I have a column for each of the figures I’ll need for the Quick Profile Generator.  Also I include a couple of more columns and add in batting average, OBP and slugging percentage to make it easier to use the Quick Profile Generator cumulative stat cross checks.


Next I head over the Fangraphs and pull the necessary data by looking up the player (Josh Harrison to start), pulling up the game log for the time period in question (2014), and transferring info from the summary lines for the ‘dashboard’ and ‘batted ball’ data blocks.
































As you can see, you can get the hits and At Bat information from the first view and the batted ball info from the second view.   As an important note, use Plate Appearance and no At Bats as the total number of player appearances.   Jot those numbers in to the spreadsheet and then pull up the next players data.  Advance player by player through your spreadsheet until you have filled it out.


A note here.  It is not necessary to collect batting average and other collateral stats but it help when trying to validate runs during in the Quick Profile Generator.


For the pitchers I’ve recorded an automatic strike out.  It probably isn’t going to matter because the comparison will be from the top of the order and won’t matter much at that point.

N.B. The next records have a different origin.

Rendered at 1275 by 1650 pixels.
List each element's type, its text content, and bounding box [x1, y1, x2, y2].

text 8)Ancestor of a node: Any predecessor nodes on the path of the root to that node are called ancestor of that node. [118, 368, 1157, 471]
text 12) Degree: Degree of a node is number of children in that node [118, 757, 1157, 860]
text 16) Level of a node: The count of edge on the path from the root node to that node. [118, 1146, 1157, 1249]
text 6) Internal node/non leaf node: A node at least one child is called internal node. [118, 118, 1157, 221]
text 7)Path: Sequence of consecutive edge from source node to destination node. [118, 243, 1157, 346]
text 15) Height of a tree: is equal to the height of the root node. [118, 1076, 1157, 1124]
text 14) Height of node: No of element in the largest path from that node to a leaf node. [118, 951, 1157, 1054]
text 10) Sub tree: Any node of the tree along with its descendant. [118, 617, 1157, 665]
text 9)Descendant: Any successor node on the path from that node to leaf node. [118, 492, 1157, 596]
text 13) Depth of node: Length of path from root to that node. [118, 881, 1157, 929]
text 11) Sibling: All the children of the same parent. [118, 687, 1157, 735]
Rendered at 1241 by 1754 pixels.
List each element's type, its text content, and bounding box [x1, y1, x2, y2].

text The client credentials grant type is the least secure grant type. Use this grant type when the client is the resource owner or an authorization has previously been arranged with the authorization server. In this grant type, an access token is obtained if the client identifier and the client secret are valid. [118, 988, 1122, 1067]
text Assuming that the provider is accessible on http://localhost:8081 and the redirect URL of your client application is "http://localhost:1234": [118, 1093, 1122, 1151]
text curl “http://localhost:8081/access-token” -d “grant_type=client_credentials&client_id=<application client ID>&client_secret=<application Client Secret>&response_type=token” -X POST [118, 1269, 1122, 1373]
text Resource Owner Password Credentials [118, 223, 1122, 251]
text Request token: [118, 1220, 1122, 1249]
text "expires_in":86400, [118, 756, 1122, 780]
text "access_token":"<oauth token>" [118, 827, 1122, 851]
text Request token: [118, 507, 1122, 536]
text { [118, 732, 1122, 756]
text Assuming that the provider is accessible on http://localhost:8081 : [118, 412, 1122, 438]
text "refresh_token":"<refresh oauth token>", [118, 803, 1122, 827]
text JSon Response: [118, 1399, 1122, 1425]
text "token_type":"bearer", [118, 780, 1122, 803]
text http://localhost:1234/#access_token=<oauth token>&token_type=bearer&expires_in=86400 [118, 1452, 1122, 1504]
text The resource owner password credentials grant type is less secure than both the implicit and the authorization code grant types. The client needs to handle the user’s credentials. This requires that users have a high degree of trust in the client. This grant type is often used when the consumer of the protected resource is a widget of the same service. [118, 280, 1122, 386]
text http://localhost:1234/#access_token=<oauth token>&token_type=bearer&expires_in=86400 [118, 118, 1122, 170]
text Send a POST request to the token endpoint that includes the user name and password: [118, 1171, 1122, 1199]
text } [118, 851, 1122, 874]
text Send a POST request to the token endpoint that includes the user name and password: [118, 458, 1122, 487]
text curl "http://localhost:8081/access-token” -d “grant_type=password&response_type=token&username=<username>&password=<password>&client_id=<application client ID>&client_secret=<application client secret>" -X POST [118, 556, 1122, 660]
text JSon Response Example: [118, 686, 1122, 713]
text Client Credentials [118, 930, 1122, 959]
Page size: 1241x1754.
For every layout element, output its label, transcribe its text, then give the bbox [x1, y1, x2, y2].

Next step is to enter the data one player at a time into the Quick Profile Generator, calculate and cross check the entered values, and then save the data into a newly created PID file.  You can see the details for doing that in the Detail Guides section of the website.  


So, there will be several side by side runs.  In the first pair of runs, we assume a runner (Josh Harrison) is on first and the rest of the inning follows.  First run has Marte bunt and Harrison is on second and now there is one out with Cutch up.  Second run has Marte swinging away with no outs.  The analysis assumes that the sacrifice will be 100 percent successful.  You can argue with that if you want but I’m not going to right now.


So I have all of my PID files and result file ready and am going to set up the first run which looks like this:





























So you can see in this run that we’re assuming one out with Harrison on second (meaning the sacrifice was successful) and we’ll run it 1000 times and we’ll save the outcome in a file named ‘bunt check scenario 1’ saved on the Desktop.


Pressed the ‘Load’ button and got the ‘screen and spreadsheet successfully loaded’ message and then pressed run, various run in progress status screens show up and then you see the following:





























The resulting output screen first shows what screen settings went into the run and some of the results. Scroll down a bit and you get more information.

































You see the cumulative batting average results to review as your sanity check.  These seem high to me so probably need to review the input data but this is just a sample run to shows features and how you might use the sanity check.


run 0 = 554 

run 1 = 273

run 2+ = 173


So now let’s redo this without the bunt and see what we get:






























This one sets up a little differently with no outs, Harrison first, and the lineup shifted up two positions.  Loaded the spreadsheet and now hit the ‘run’ button:



























The run distribution is a little different. 


run 0 = 583 

run 1 = 154

run 2+ = 263 


So... according to this little simulation process, it seems to indicate that with this lineup that bunting bumps down the probability of scoring a single run but increasing the possibility of scoring multiple runs.  Moving this situation down into the lineup to less capable hitters probably skews this even further.  It kind of indicates that the only time with this particular lineup that you want the second hitter bunting is if the first run you score wins the game.


To be sure, you mileage may vary if you move this situation up and down the lineup.  Harrison at second with one out with McCutchen, Walker, and Martin coming up is NOT the same as Walker on second with Snider, Ike Davis, and Mercer following.  Also you can grind in the fact that sacrifice bunts are not 100 percent successful by splitting the run at various percentage point breaks and figuring out where the tipping point is located.